Professor Lucas doesn't feel this is enough. He said a professional code of ethics requires “critical mass” in its industry, with a “high sense of esteem from gaining a credential and high risks involved with behaving badly.
“There is none of that in IT industry,” he argued.
“If you read about the history of professional societies – be it for Doctors or Lawyers or Architects – they all claimed they would be hamstrung at the onset of regulation. But in each of their disciplines, regulation clearly worked.
“I think people should do things because it’s the right thing to do, but history suggests there is a time and place for regulation.”
Read on for a discussion on how CenITex and Google need to 'build an ethical culture'.
* This figure is disputed by the ACS.
Building an ethical culture
Professor Lucas said the IT industry sorely lacks an “ethical culture”.
“When we surveyed IT staff, many said they know their organisation has a code of ethics, but they had trouble finding them. They were usually in the bottom of a drawer, and nobody was paying attention to it," he said.
“What you tend to find is – during an ethically-charged event – you as an IT worker are told you have to act now, and there is no time to think about the consequences. Who stands up and says no in that scenario? That luxury is usually only reserved for those in powerful positions - people that believe they won’t suffer any consequences. We all know that the abysmal history of how well whistle-blowers are treated in Australia.
The aforementioned survey asked IT workers why they they didn't stand up when asked to act in an unethical manner.
“The most common response was that they felt it wouldn’t make a difference to the existing culture,” Professor Lucas said. “If you don’t see your management act a certain way, you won’t either. If your leaders clam up about it – you don’t have the confidence to speak out.
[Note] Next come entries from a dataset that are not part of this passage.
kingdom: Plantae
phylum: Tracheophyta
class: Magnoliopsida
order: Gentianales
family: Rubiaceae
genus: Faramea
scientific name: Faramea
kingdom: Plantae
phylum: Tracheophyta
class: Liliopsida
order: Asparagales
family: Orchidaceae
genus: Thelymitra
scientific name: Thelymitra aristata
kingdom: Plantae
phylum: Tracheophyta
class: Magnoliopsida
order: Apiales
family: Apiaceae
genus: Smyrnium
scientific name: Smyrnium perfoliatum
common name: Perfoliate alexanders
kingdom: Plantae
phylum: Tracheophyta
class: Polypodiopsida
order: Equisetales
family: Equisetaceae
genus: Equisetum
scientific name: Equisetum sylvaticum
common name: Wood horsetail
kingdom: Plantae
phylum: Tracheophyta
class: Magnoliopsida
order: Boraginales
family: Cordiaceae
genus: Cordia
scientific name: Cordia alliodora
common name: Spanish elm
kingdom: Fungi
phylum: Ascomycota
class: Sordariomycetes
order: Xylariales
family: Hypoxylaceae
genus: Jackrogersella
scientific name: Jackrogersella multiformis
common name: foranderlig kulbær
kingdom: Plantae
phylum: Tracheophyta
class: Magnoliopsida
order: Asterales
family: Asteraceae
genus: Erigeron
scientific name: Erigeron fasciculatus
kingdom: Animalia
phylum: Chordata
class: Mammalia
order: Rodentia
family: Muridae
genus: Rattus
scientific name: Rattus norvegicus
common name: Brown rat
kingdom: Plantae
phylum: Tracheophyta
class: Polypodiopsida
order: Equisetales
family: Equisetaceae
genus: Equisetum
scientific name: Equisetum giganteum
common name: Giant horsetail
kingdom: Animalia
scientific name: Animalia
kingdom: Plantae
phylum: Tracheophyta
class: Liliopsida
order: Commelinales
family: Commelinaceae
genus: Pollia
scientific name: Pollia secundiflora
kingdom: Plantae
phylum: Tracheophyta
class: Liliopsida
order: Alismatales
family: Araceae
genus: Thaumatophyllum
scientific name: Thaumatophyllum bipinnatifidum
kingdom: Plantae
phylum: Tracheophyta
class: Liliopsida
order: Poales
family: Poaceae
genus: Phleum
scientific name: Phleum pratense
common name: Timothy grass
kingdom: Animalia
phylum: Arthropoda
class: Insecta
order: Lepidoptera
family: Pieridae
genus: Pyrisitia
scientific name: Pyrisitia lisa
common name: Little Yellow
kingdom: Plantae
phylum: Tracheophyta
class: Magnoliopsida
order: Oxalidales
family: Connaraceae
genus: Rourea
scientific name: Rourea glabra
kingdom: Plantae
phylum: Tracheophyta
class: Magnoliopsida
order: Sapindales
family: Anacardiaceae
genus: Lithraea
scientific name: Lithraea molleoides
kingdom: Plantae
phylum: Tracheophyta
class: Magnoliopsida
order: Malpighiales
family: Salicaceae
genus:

And even for those few staff that stood up and said it’s wrong initially - when push comes to shove, most said they just gave in and did it anyway.”
Professor Lucas said the IT industry has some well understood standard methodologies for good practice in aspects of the technical work - around project management or programming, for example. “But what we tend to find is that people don’t refer to them until after things have gone wrong, when they finally have time to reflect on the ethics of the decision.”
CenITex CEO Michael Vanderheide, for example, has promised a shift in organisational culture in the wake of the Ombudsman investigation.
Vanderheide has written to both the Ombudsman and CenITex staff of significant changes at the organisation to stamp out corruption.
CenITex plans to tighten its controls around procurement and recruitment processes and decision-making, developing a 'conflict of interest' policy for all 250 staff - to be monitored by the senior executive - with probity matters included in fortnightly executive meetings.
Further, the CEO intends to build a "plain speaking" culture where staff feel encouraged to raise concerns or to challenge poor process such that red flags can be raised internally before aggrieved staff feel obliged to look externally for help.
Room for optimism?
Professor Lucas said it was hard to see ethical practices improving when the shining light of the technology industry - Google - has also been found to have engaged in deceptive, unethical conduct.
“You want to believe that originally there was good intent behind Google's statement, ‘Don’t be Evil’,” he said.
“But given the Google Maps story - when the company ‘accidentally started recording people’s networks’, you are left with the belief that while somebody wrote that statement down, it can be reasonably assumed that nobody practices it. Often a company says one thing - because it is politically correct - but there is no visible practice of the behaviour.
“I have taught ethics in IT for 15 years. I can say all kinds of things to my students: be brave, be honest, be courageous. But I know that people will bend to the existing culture to survive – especially young people. I have to hope my students hang on to those values - be brave, be honest, be courageous - in those first five and six years of the pressure of the workforce, before they get to a position of influence.”